### Task details
Among the entries below, find the line with "house plant: present", then quote it and each following line up to and including the line with "pouf: none [721,853,894,994]", and nothing else.

### Source material

....................

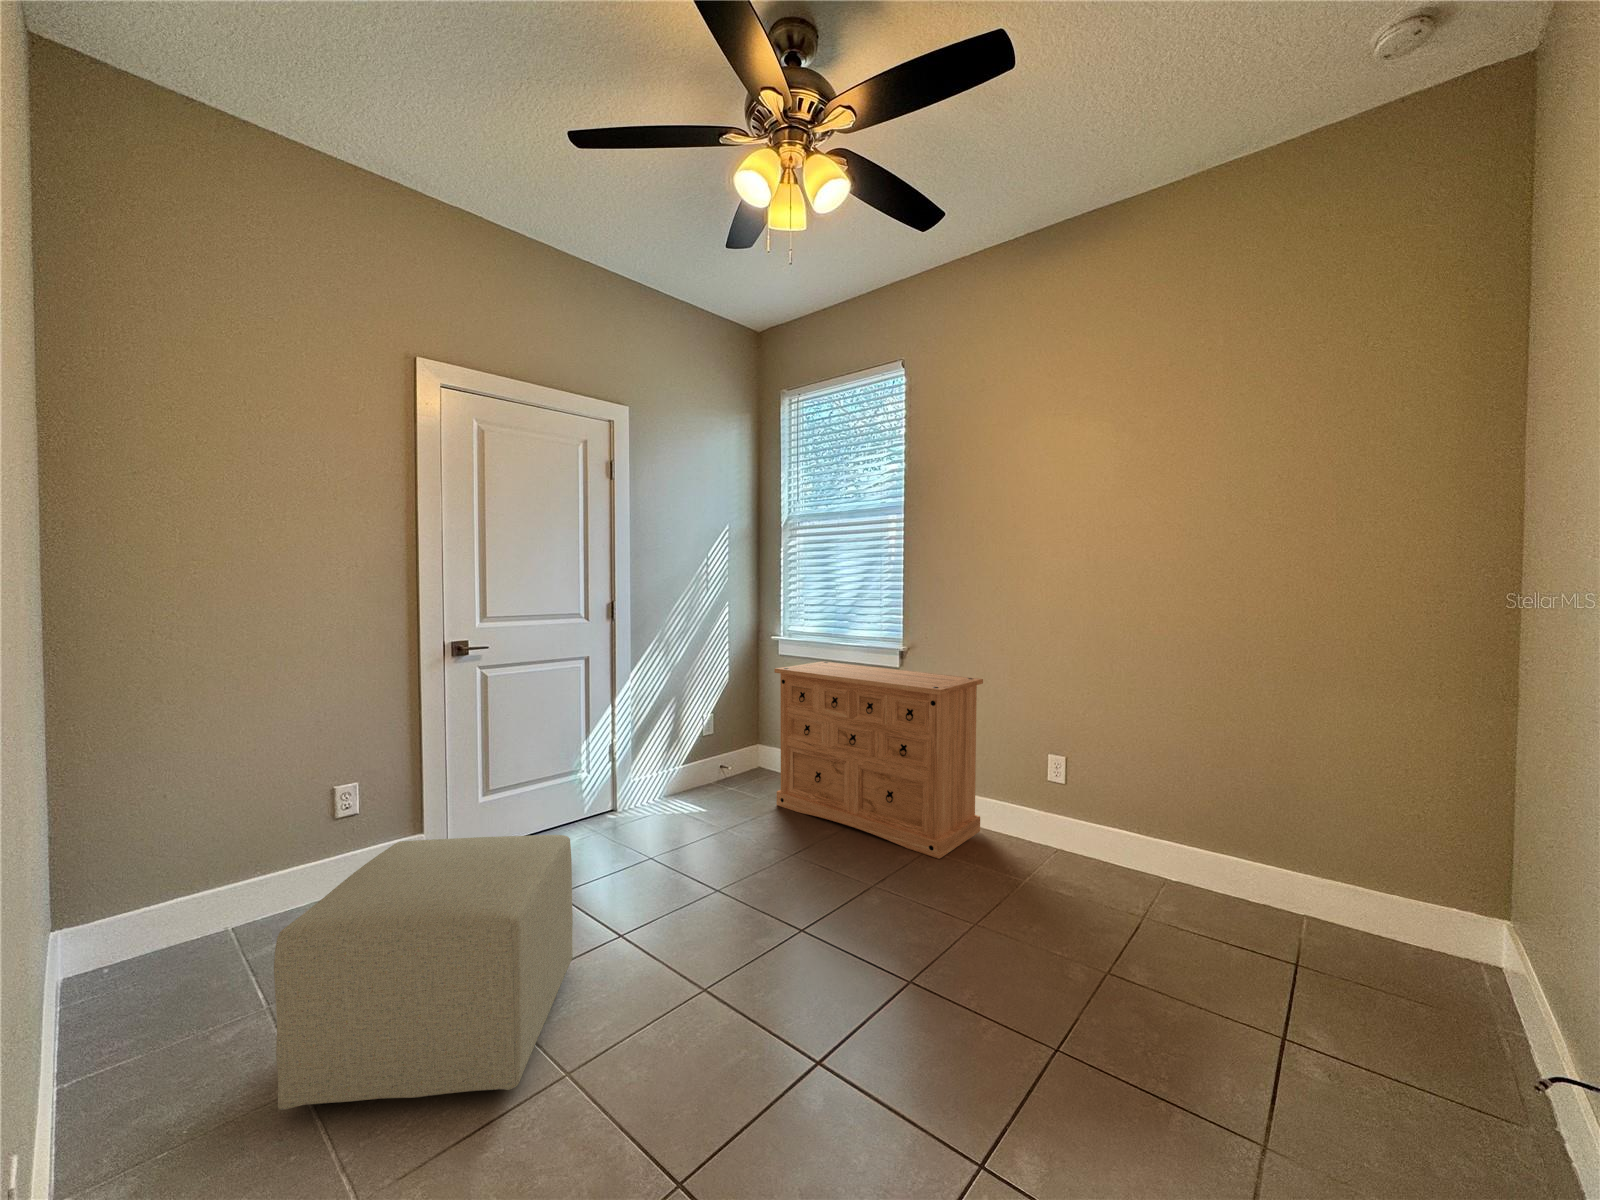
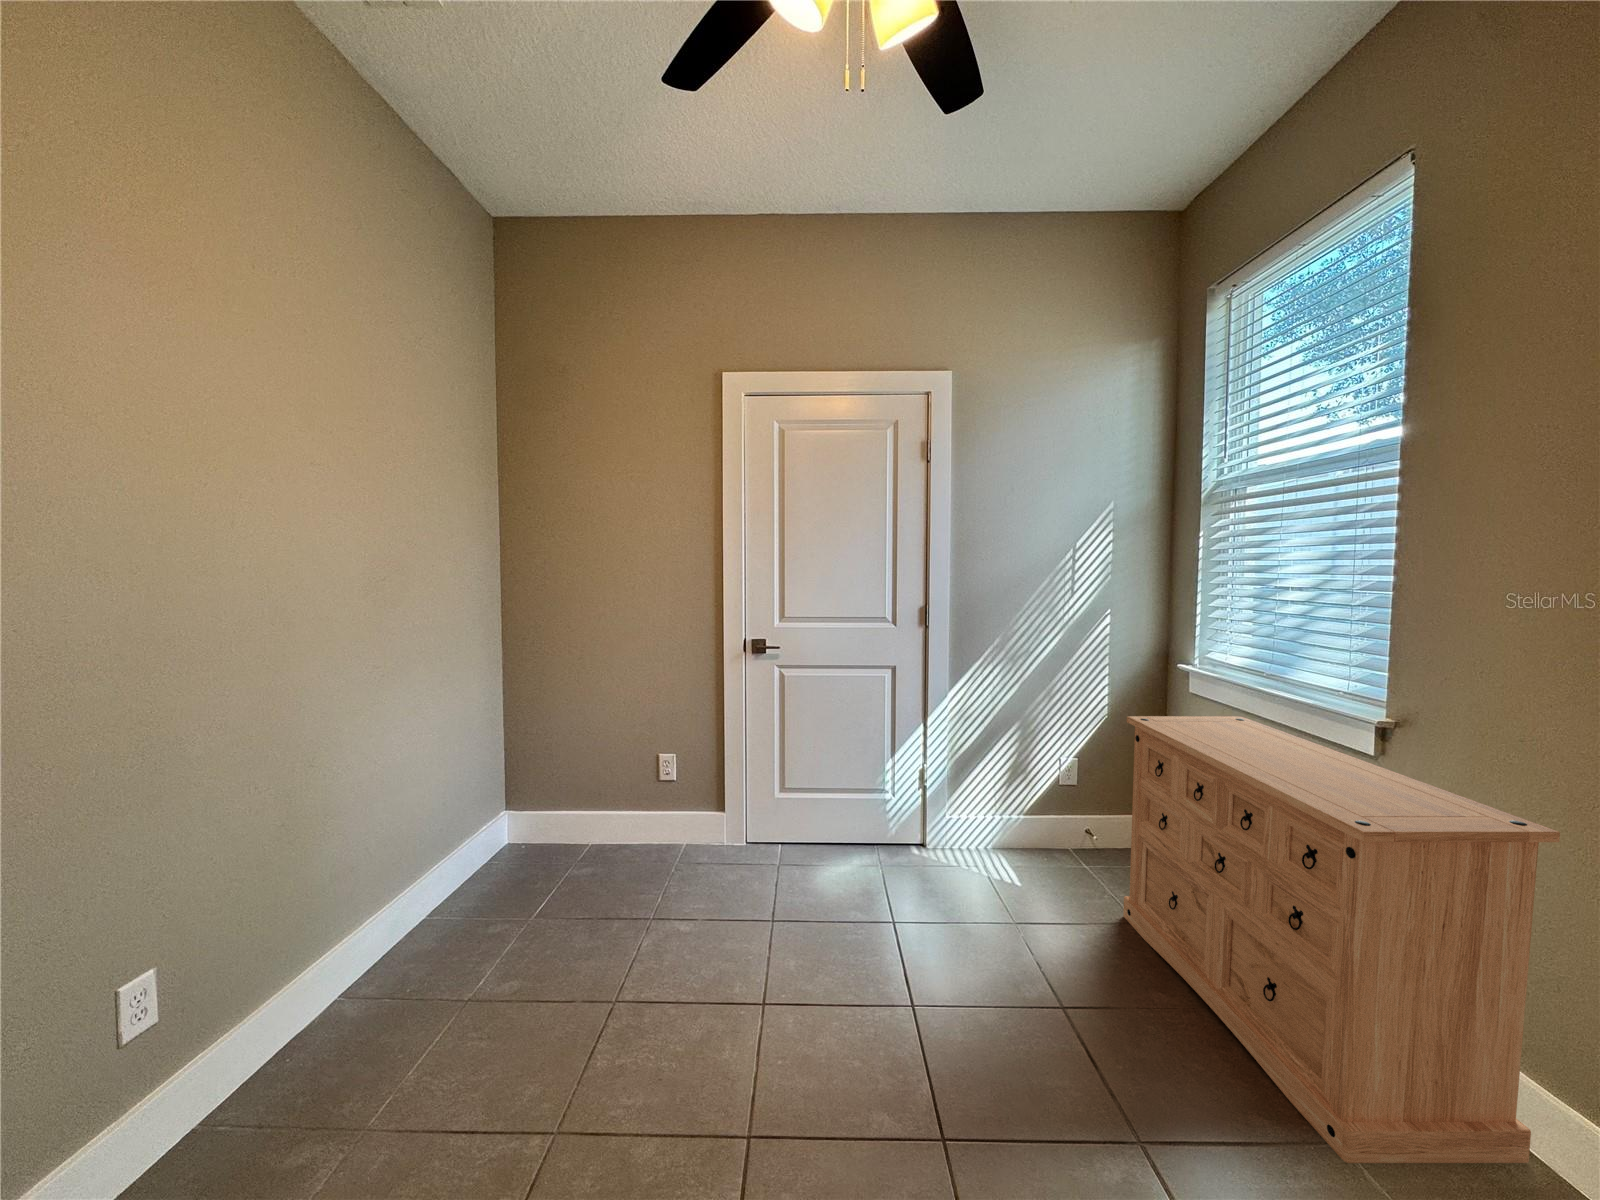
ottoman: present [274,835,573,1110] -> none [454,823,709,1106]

....................

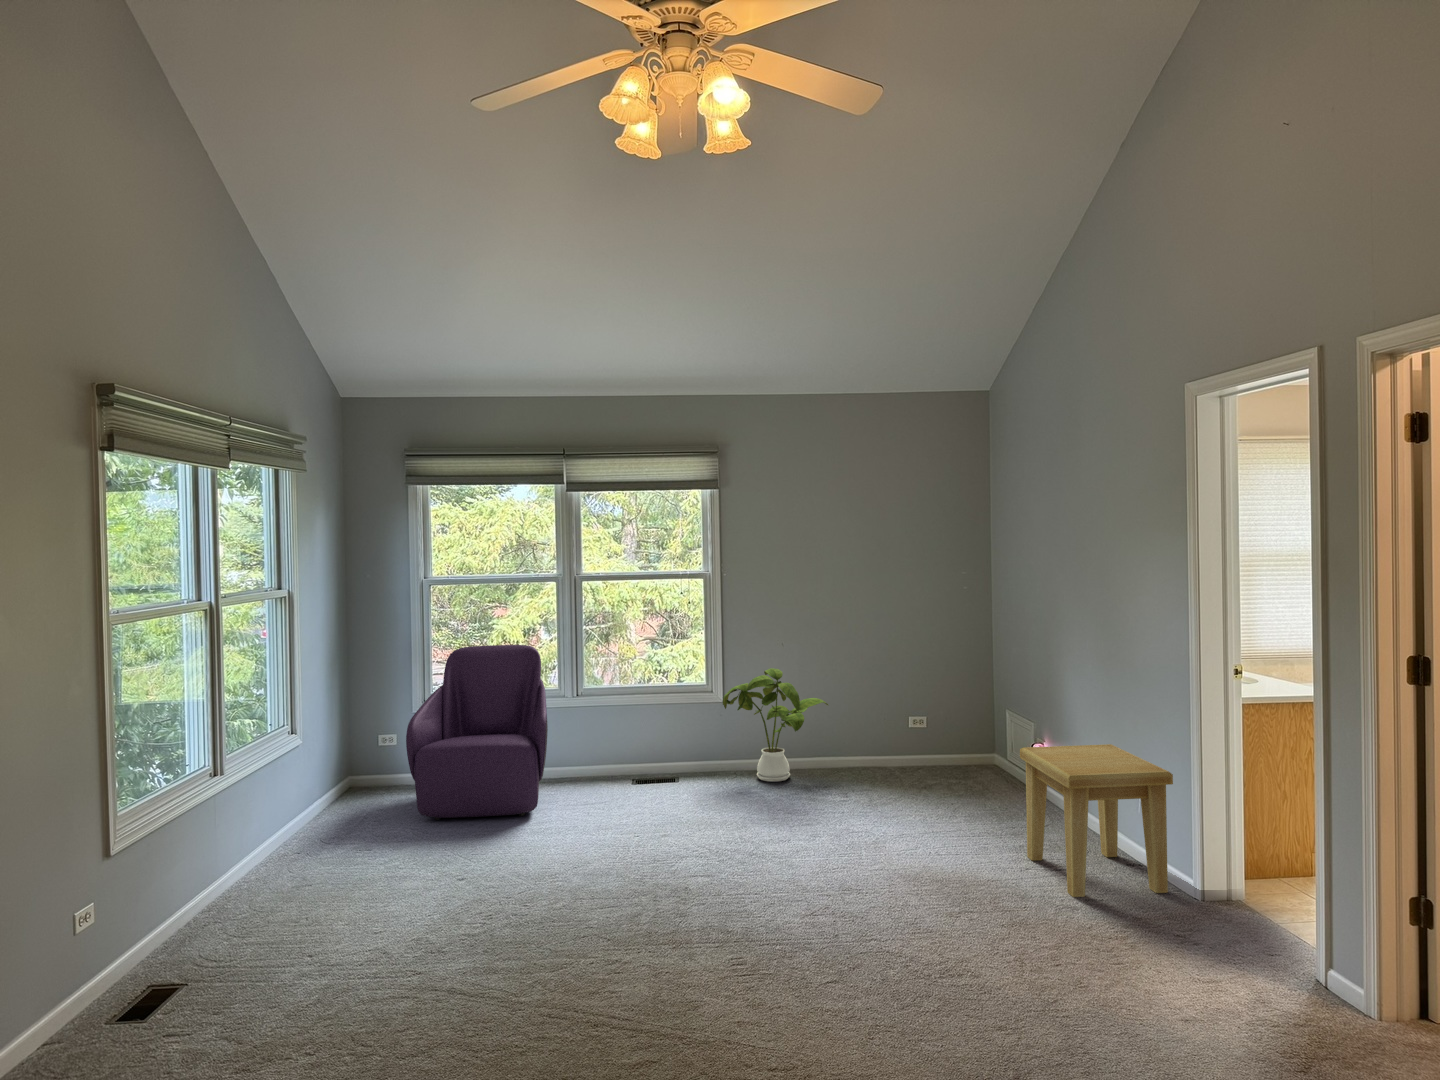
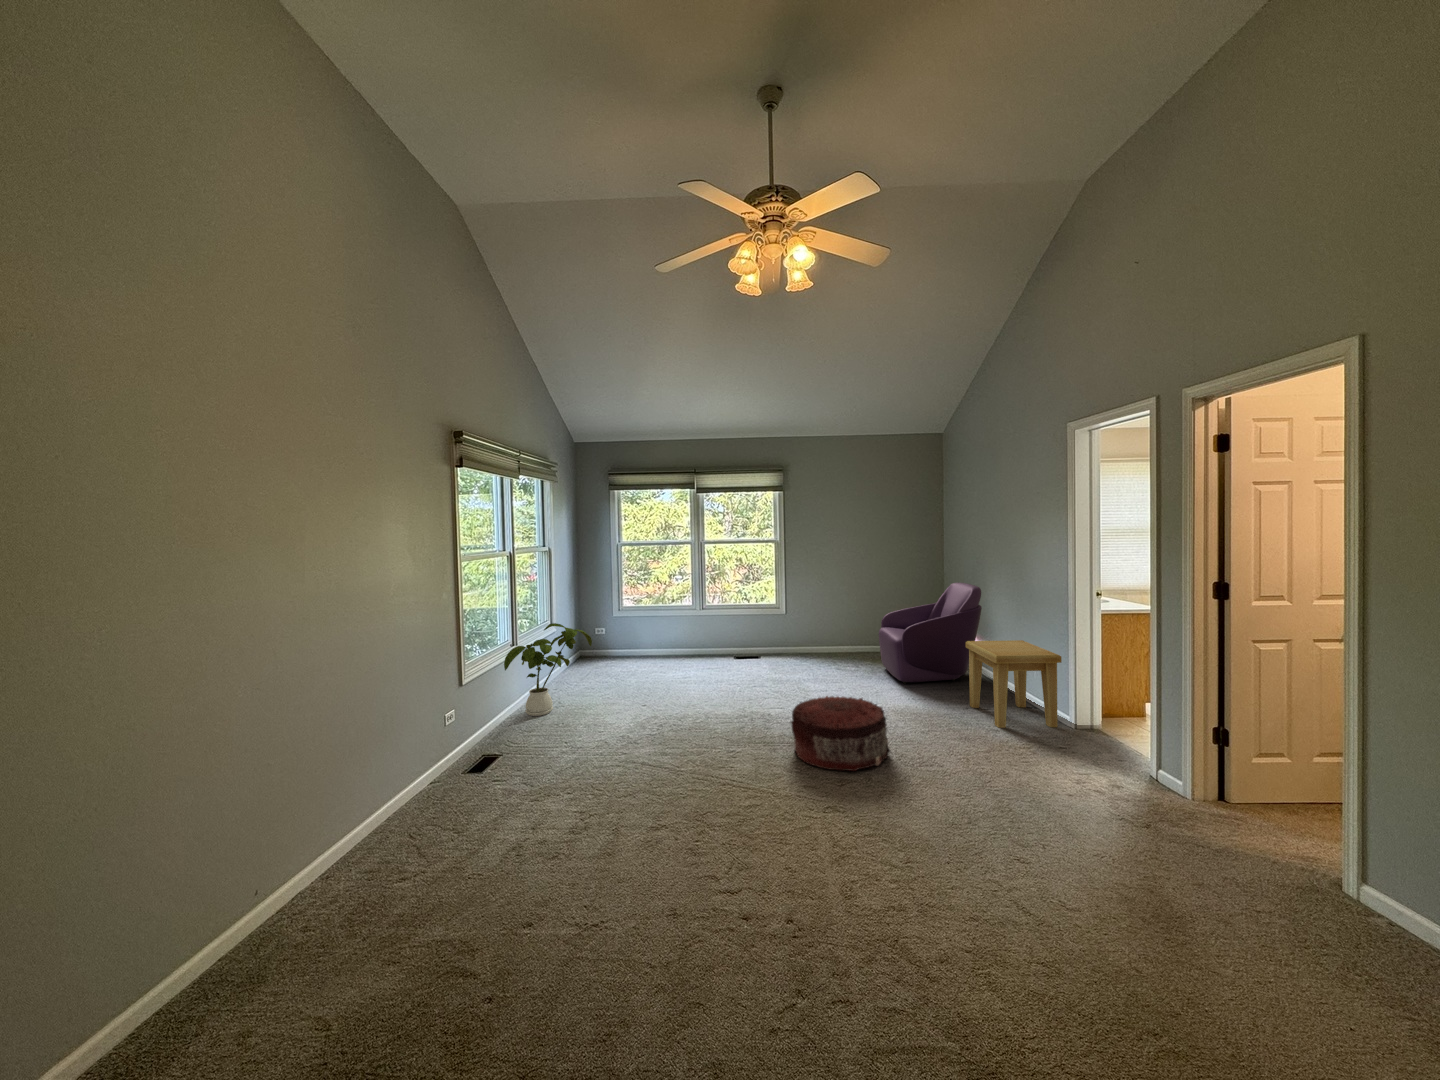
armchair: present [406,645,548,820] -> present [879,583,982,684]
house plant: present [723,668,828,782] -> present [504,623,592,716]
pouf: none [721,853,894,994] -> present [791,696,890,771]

....................

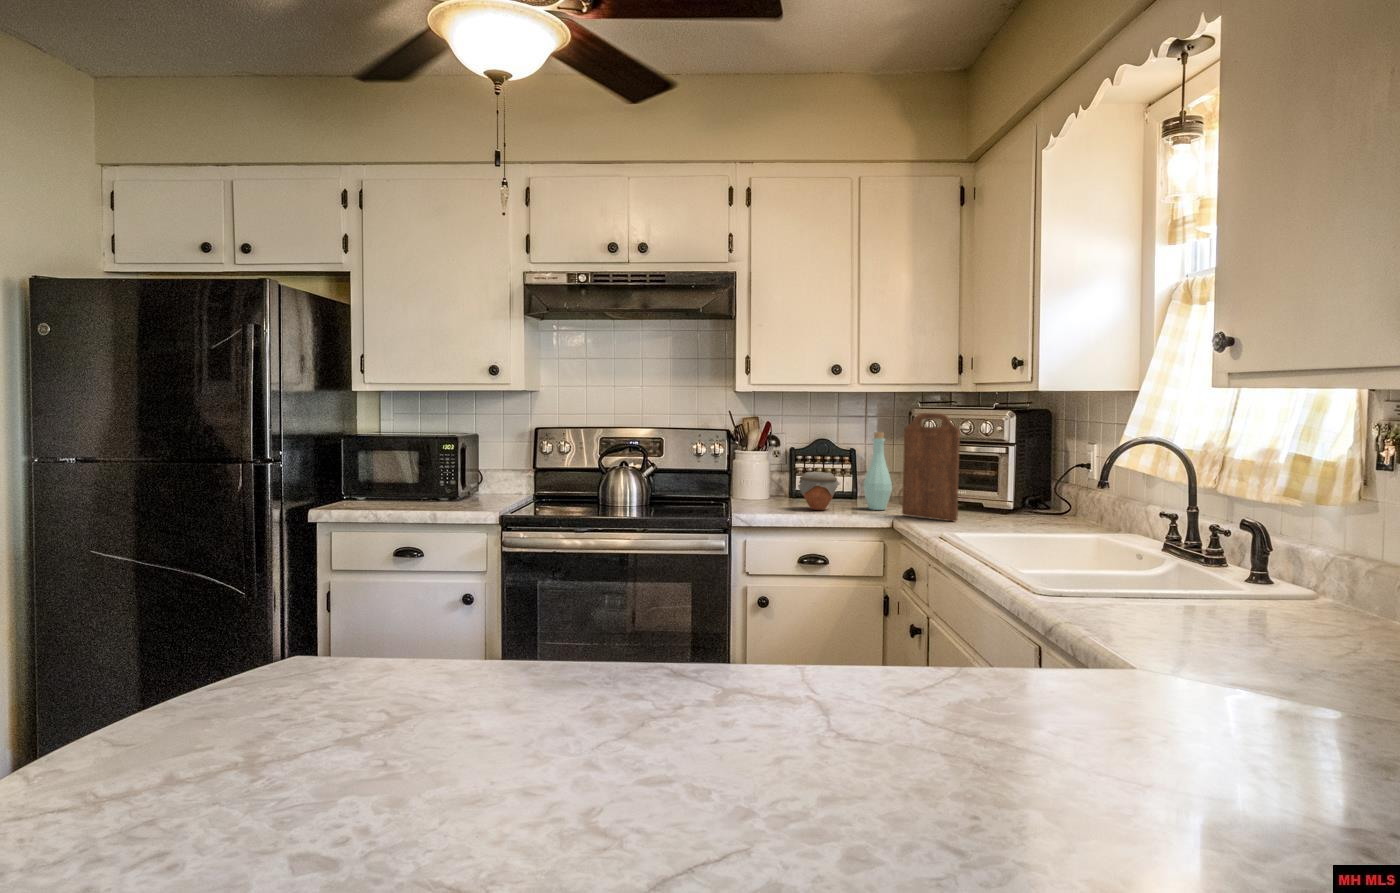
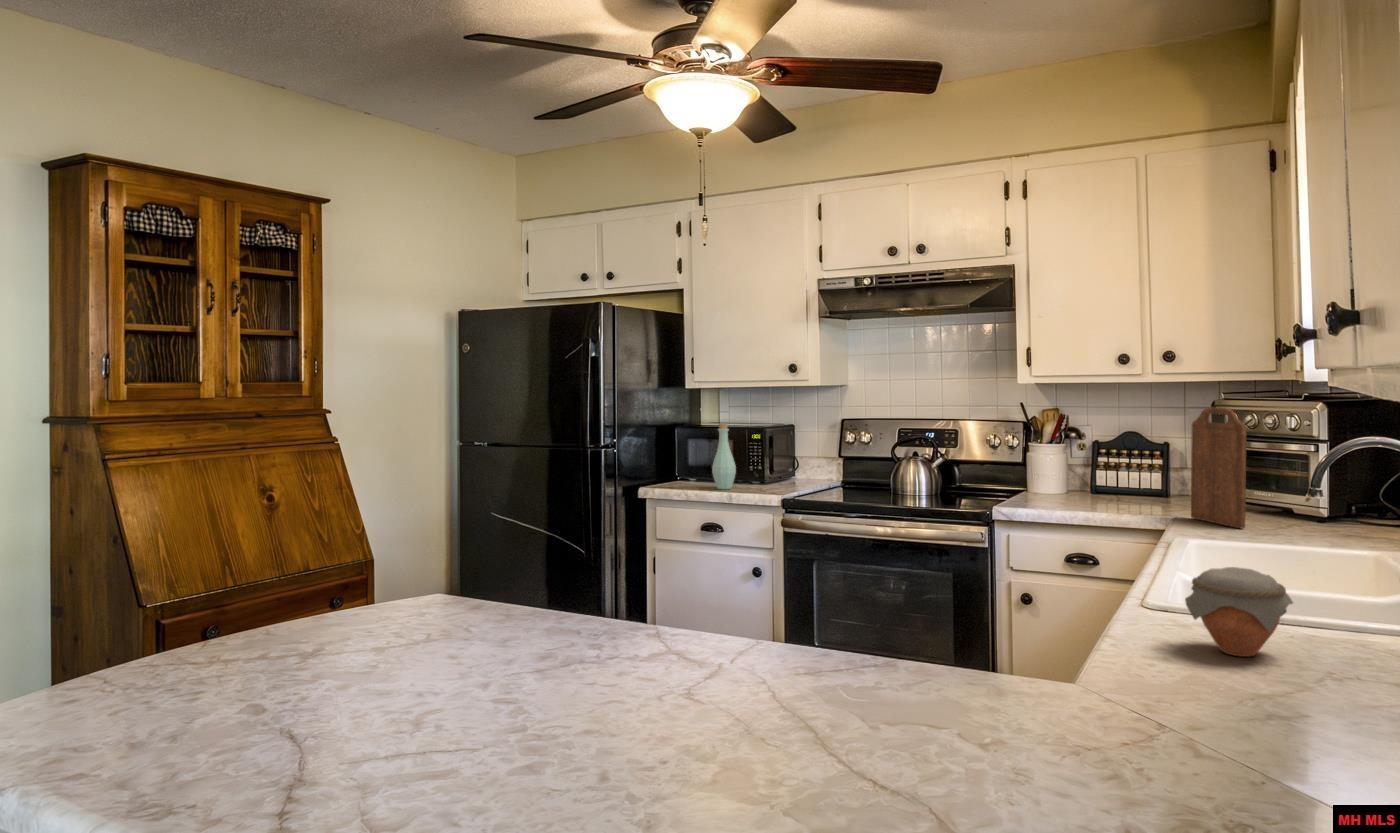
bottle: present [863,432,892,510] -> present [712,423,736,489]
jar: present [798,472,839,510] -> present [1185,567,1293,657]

....................

### Task solution
house plant: present [723,668,828,782] -> present [504,623,592,716]
pouf: none [721,853,894,994] -> present [791,696,890,771]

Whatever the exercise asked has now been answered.